Problem details:
Below is a listing; repeat exactly the lines from the one containing "M1288 776 1294 802 1219 820 1213 795Z" to the one containing "M1395 937 1463", both included.

══════════════════════════════

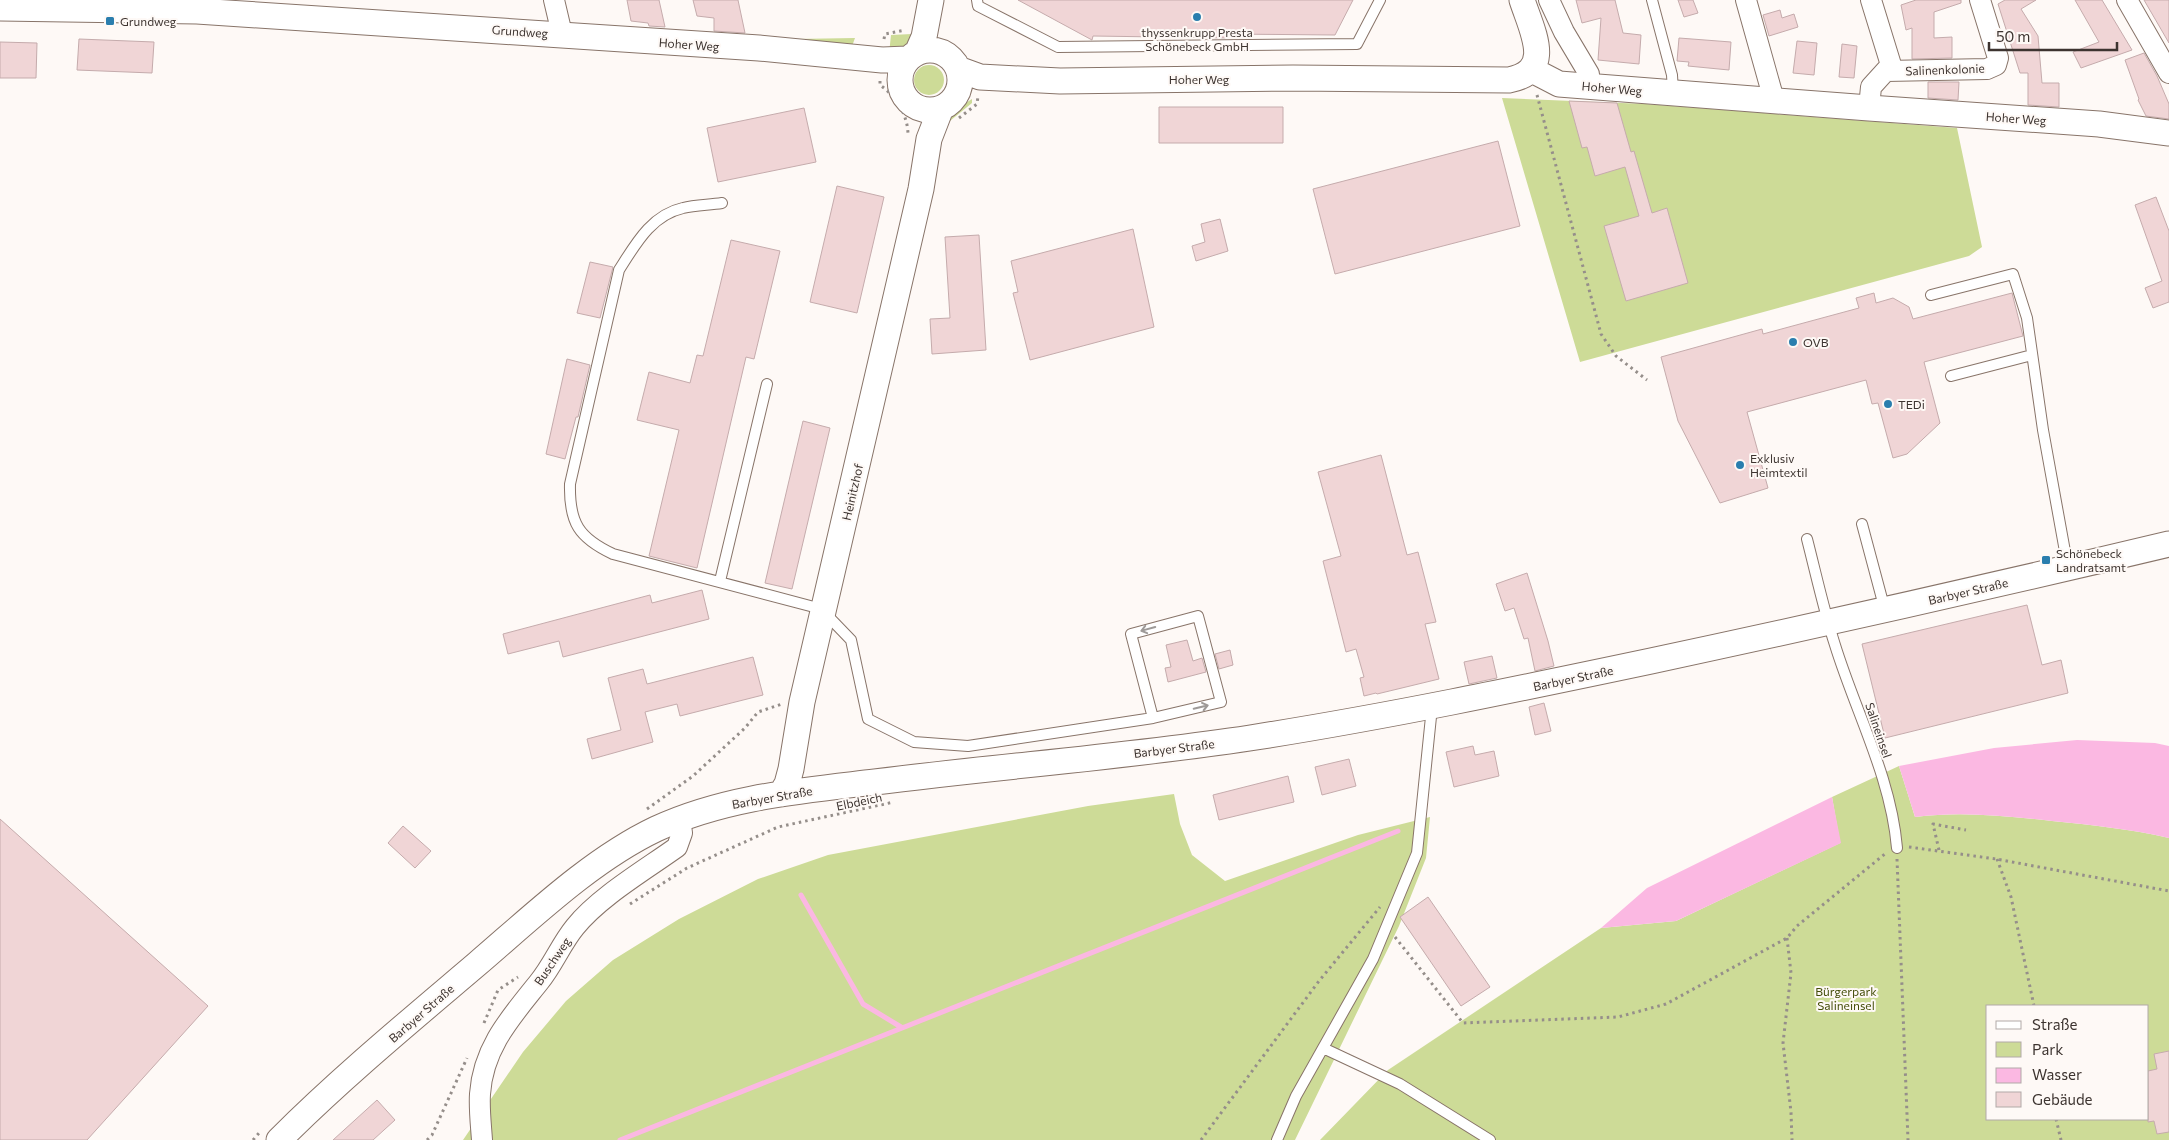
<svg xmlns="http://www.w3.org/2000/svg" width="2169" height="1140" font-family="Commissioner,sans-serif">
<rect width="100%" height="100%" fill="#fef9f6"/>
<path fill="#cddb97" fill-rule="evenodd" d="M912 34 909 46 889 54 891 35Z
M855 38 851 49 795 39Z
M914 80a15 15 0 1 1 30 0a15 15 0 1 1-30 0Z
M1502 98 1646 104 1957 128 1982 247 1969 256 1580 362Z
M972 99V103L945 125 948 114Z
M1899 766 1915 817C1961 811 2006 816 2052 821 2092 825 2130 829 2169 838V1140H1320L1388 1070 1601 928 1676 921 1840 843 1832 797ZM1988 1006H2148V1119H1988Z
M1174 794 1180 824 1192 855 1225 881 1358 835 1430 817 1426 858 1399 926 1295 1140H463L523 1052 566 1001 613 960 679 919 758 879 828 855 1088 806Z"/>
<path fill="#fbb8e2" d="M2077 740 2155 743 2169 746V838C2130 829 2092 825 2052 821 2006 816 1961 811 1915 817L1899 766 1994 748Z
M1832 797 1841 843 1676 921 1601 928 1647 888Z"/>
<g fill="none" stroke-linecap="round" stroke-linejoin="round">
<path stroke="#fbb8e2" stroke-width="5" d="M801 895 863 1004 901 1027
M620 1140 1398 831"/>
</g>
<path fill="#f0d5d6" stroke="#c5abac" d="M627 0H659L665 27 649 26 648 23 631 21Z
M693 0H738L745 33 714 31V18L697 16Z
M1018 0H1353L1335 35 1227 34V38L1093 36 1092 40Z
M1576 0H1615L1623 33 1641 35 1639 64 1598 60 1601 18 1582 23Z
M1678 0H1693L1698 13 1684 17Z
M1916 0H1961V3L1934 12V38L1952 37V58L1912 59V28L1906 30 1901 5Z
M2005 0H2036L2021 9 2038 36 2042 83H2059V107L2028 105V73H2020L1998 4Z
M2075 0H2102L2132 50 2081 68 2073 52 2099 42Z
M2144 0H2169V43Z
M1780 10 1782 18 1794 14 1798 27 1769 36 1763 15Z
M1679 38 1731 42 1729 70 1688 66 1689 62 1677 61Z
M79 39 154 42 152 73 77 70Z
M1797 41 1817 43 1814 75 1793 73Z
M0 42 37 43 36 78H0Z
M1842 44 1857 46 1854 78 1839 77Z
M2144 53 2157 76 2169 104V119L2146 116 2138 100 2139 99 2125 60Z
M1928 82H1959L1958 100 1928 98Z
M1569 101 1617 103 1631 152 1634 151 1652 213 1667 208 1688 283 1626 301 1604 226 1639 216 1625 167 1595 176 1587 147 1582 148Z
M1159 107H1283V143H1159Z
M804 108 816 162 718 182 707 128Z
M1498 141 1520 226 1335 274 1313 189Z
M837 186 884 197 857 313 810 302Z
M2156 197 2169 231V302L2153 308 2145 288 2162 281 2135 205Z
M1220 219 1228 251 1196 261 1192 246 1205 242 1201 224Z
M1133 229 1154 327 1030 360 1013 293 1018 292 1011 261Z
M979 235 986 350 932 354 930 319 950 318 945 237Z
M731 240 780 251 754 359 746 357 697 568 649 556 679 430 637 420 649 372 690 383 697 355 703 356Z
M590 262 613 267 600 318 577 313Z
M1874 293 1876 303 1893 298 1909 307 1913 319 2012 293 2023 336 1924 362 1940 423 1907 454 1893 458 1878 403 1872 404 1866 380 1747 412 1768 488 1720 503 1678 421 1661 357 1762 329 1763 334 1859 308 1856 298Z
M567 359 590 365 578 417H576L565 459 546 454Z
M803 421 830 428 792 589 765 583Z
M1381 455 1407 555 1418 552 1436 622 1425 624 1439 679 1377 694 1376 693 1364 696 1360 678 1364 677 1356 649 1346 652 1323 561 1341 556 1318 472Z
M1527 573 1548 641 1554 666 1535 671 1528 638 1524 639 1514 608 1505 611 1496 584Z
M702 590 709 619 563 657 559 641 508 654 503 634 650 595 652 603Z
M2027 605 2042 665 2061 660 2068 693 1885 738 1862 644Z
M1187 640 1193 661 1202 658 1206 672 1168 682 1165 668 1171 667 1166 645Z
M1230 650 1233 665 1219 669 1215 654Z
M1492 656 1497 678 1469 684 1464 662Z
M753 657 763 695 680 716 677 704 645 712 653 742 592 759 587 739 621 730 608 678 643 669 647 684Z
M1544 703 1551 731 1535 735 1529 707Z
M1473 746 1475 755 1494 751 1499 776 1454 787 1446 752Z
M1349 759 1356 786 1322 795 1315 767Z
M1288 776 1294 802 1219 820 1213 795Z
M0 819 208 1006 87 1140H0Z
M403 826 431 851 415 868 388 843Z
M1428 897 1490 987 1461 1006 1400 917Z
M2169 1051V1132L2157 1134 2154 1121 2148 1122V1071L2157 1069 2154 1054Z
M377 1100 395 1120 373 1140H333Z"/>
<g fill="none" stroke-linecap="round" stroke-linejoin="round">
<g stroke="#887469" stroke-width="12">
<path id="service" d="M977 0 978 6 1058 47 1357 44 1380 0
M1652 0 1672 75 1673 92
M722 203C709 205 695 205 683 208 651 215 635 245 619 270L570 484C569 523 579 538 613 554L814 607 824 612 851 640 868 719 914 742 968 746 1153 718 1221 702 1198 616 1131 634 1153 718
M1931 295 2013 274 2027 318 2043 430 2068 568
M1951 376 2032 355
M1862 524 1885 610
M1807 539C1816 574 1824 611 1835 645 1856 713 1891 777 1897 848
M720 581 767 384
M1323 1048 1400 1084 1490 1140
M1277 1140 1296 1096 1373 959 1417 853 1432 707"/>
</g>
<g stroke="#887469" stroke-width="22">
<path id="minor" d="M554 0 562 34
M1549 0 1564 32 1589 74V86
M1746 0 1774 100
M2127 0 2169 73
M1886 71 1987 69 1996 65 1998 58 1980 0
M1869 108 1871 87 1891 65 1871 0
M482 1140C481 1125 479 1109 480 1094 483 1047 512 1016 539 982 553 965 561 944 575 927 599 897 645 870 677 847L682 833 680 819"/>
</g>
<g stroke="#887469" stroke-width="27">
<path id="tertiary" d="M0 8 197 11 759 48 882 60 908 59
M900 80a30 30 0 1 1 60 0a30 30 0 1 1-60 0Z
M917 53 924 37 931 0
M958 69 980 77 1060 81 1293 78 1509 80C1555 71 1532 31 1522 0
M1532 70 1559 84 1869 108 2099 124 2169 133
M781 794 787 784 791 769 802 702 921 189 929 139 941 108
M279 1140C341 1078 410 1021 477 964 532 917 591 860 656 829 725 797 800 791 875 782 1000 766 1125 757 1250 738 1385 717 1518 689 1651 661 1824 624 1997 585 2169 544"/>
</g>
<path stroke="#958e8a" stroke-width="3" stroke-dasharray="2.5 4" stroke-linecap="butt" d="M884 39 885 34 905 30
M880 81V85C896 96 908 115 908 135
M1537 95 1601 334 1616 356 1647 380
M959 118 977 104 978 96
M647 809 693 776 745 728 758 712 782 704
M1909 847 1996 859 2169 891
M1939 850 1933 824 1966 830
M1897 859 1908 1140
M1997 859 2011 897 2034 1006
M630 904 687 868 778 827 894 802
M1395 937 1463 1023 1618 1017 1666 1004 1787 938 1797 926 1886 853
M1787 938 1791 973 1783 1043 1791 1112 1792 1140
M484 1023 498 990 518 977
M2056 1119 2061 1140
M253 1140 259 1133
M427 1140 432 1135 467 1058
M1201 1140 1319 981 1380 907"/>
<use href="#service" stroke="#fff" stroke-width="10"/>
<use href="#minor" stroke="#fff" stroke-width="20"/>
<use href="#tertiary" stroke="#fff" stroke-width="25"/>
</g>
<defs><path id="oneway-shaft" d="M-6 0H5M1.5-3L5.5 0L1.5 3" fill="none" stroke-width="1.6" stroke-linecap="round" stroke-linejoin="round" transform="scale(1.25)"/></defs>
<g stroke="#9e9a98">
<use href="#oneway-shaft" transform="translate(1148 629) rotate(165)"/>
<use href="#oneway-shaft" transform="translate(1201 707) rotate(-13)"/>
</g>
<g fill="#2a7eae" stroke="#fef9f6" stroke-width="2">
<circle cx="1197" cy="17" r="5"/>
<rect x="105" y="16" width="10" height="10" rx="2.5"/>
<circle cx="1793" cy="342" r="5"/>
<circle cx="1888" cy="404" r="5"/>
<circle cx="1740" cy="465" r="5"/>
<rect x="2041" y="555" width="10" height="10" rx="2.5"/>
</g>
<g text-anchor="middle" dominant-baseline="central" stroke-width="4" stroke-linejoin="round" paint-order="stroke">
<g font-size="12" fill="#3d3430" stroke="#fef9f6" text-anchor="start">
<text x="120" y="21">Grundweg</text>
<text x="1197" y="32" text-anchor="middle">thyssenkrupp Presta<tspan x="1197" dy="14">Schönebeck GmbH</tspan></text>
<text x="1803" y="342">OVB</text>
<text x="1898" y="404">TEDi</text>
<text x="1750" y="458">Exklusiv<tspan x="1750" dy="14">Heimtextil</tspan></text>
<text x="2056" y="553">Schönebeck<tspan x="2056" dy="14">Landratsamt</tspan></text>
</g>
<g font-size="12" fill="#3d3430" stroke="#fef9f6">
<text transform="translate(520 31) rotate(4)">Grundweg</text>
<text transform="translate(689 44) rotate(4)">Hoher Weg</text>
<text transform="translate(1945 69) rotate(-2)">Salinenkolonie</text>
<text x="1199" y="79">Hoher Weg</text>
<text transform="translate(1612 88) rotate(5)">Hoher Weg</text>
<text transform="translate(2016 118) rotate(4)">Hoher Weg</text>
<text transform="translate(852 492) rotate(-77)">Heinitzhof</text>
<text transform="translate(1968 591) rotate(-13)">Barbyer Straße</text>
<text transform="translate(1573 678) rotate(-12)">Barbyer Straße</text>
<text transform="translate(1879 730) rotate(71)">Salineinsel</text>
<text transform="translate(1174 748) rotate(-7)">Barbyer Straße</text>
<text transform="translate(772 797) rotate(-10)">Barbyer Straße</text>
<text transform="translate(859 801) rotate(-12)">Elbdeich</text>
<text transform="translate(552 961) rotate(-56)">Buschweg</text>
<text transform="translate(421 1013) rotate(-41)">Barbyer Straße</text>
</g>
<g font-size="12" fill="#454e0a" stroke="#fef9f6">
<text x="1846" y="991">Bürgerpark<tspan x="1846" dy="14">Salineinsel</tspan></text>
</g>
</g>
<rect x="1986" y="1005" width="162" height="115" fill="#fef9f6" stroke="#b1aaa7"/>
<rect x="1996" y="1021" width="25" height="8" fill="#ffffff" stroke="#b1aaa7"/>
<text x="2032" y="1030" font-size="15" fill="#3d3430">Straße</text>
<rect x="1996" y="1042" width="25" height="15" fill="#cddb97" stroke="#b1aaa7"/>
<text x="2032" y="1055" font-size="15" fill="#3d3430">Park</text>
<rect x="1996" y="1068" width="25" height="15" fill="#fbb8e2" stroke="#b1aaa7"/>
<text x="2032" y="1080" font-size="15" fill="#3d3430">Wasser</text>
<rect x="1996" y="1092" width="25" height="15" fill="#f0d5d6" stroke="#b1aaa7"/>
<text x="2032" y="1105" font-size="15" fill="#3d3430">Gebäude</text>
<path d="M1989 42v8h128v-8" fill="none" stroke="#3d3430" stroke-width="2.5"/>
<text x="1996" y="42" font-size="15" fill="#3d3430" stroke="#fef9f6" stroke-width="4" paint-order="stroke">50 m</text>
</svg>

══════════════════════════════

Output for this exercise:
M1288 776 1294 802 1219 820 1213 795Z
M0 819 208 1006 87 1140H0Z
M403 826 431 851 415 868 388 843Z
M1428 897 1490 987 1461 1006 1400 917Z
M2169 1051V1132L2157 1134 2154 1121 2148 1122V1071L2157 1069 2154 1054Z
M377 1100 395 1120 373 1140H333Z"/>
<g fill="none" stroke-linecap="round" stroke-linejoin="round">
<g stroke="#887469" stroke-width="12">
<path id="service" d="M977 0 978 6 1058 47 1357 44 1380 0
M1652 0 1672 75 1673 92
M722 203C709 205 695 205 683 208 651 215 635 245 619 270L570 484C569 523 579 538 613 554L814 607 824 612 851 640 868 719 914 742 968 746 1153 718 1221 702 1198 616 1131 634 1153 718
M1931 295 2013 274 2027 318 2043 430 2068 568
M1951 376 2032 355
M1862 524 1885 610
M1807 539C1816 574 1824 611 1835 645 1856 713 1891 777 1897 848
M720 581 767 384
M1323 1048 1400 1084 1490 1140
M1277 1140 1296 1096 1373 959 1417 853 1432 707"/>
</g>
<g stroke="#887469" stroke-width="22">
<path id="minor" d="M554 0 562 34
M1549 0 1564 32 1589 74V86
M1746 0 1774 100
M2127 0 2169 73
M1886 71 1987 69 1996 65 1998 58 1980 0
M1869 108 1871 87 1891 65 1871 0
M482 1140C481 1125 479 1109 480 1094 483 1047 512 1016 539 982 553 965 561 944 575 927 599 897 645 870 677 847L682 833 680 819"/>
</g>
<g stroke="#887469" stroke-width="27">
<path id="tertiary" d="M0 8 197 11 759 48 882 60 908 59
M900 80a30 30 0 1 1 60 0a30 30 0 1 1-60 0Z
M917 53 924 37 931 0
M958 69 980 77 1060 81 1293 78 1509 80C1555 71 1532 31 1522 0
M1532 70 1559 84 1869 108 2099 124 2169 133
M781 794 787 784 791 769 802 702 921 189 929 139 941 108
M279 1140C341 1078 410 1021 477 964 532 917 591 860 656 829 725 797 800 791 875 782 1000 766 1125 757 1250 738 1385 717 1518 689 1651 661 1824 624 1997 585 2169 544"/>
</g>
<path stroke="#958e8a" stroke-width="3" stroke-dasharray="2.5 4" stroke-linecap="butt" d="M884 39 885 34 905 30
M880 81V85C896 96 908 115 908 135
M1537 95 1601 334 1616 356 1647 380
M959 118 977 104 978 96
M647 809 693 776 745 728 758 712 782 704
M1909 847 1996 859 2169 891
M1939 850 1933 824 1966 830
M1897 859 1908 1140
M1997 859 2011 897 2034 1006
M630 904 687 868 778 827 894 802
M1395 937 1463 1023 1618 1017 1666 1004 1787 938 1797 926 1886 853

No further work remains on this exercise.